| TASK INSTRUCTIONS |
Pictures stay out; print the rest of the listing below exactly as it stands.
┄┄┄┄┄┄
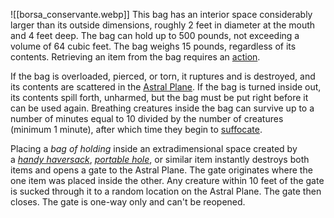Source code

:![[borsa_conservante.webp]]
This bag has an interior space considerably larger than its outside dimensions, roughly 2 feet in diameter at the mouth and 4 feet deep. The bag can hold up to 500 pounds, not exceeding a volume of 64 cubic feet. The bag weighs 15 pounds, regardless of its contents. Retrieving an item from the bag requires an [action](https://roll20.net/compendium/dnd5e/Rules:Combat?expansion=0#toc_20).  
  
If the bag is overloaded, pierced, or torn, it ruptures and is destroyed, and its contents are scattered in the [Astral Plane](https://roll20.net/compendium/dnd5e/Lore:The%20Planes%20of%20Existence?expansion=0#toc_4). If the bag is turned inside out, its contents spill forth, unharmed, but the bag must be put right before it can be used again. Breathing creatures inside the bag can survive up to a number of minutes equal to 10 divided by the number of creatures (minimum 1 minute), after which time they begin to [suffocate](https://roll20.net/compendium/dnd5e/Rules:The%20Environment?expansion=0#toc_2).  
  
Placing a _bag of holding_ inside an extradimensional space created by a _[handy haversack](https://roll20.net/compendium/dnd5e/Handy%20Haversack?expansion=0#content)_, [_portable hole_](https://roll20.net/compendium/dnd5e/Portable%20Hole?expansion=0#content), or similar item instantly destroys both items and opens a gate to the Astral Plane. The gate originates where the one item was placed inside the other. Any creature within 10 feet of the gate is sucked through it to a random location on the Astral Plane. The gate then closes. The gate is one-way only and can't be reopened.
┄┄┄┄┄┄
| EXPECTED ANSWER |
Source code

:![[borsa_conservante.webp]]
This bag has an interior space considerably larger than its outside dimensions, roughly 2 feet in diameter at the mouth and 4 feet deep. The bag can hold up to 500 pounds, not exceeding a volume of 64 cubic feet. The bag weighs 15 pounds, regardless of its contents. Retrieving an item from the bag requires an [action](https://roll20.net/compendium/dnd5e/Rules:Combat?expansion=0#toc_20).  
  
If the bag is overloaded, pierced, or torn, it ruptures and is destroyed, and its contents are scattered in the [Astral Plane](https://roll20.net/compendium/dnd5e/Lore:The%20Planes%20of%20Existence?expansion=0#toc_4). If the bag is turned inside out, its contents spill forth, unharmed, but the bag must be put right before it can be used again. Breathing creatures inside the bag can survive up to a number of minutes equal to 10 divided by the number of creatures (minimum 1 minute), after which time they begin to [suffocate](https://roll20.net/compendium/dnd5e/Rules:The%20Environment?expansion=0#toc_2).  
  
Placing a _bag of holding_ inside an extradimensional space created by a _[handy haversack](https://roll20.net/compendium/dnd5e/Handy%20Haversack?expansion=0#content)_, [_portable hole_](https://roll20.net/compendium/dnd5e/Portable%20Hole?expansion=0#content), or similar item instantly destroys both items and opens a gate to the Astral Plane. The gate originates where the one item was placed inside the other. Any creature within 10 feet of the gate is sucked through it to a random location on the Astral Plane. The gate then closes. The gate is one-way only and can't be reopened.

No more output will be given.